BEGIN MATERIAL TO PROCESS

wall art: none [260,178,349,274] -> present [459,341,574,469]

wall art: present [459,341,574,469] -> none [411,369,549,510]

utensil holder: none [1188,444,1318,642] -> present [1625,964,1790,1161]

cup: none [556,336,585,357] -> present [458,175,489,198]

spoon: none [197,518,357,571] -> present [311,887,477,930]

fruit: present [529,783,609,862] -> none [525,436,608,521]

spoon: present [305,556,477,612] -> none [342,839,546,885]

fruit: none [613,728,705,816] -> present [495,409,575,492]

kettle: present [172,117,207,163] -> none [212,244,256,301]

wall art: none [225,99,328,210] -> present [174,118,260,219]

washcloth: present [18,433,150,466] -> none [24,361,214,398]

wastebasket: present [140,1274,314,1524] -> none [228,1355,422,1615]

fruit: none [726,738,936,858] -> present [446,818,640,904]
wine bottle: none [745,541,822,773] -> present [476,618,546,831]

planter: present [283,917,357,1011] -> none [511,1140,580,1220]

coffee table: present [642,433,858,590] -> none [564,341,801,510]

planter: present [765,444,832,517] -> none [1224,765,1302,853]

END MATERIAL TO PROCESS

Each entry in the listing is to be copied exactly.

_WRITTEN ANSWER_
wall art: none [260,178,349,274] -> present [459,341,574,469]

wall art: present [459,341,574,469] -> none [411,369,549,510]

utensil holder: none [1188,444,1318,642] -> present [1625,964,1790,1161]

cup: none [556,336,585,357] -> present [458,175,489,198]

spoon: none [197,518,357,571] -> present [311,887,477,930]

fruit: present [529,783,609,862] -> none [525,436,608,521]

spoon: present [305,556,477,612] -> none [342,839,546,885]

fruit: none [613,728,705,816] -> present [495,409,575,492]

kettle: present [172,117,207,163] -> none [212,244,256,301]

wall art: none [225,99,328,210] -> present [174,118,260,219]

washcloth: present [18,433,150,466] -> none [24,361,214,398]

wastebasket: present [140,1274,314,1524] -> none [228,1355,422,1615]

fruit: none [726,738,936,858] -> present [446,818,640,904]
wine bottle: none [745,541,822,773] -> present [476,618,546,831]

planter: present [283,917,357,1011] -> none [511,1140,580,1220]

coffee table: present [642,433,858,590] -> none [564,341,801,510]

planter: present [765,444,832,517] -> none [1224,765,1302,853]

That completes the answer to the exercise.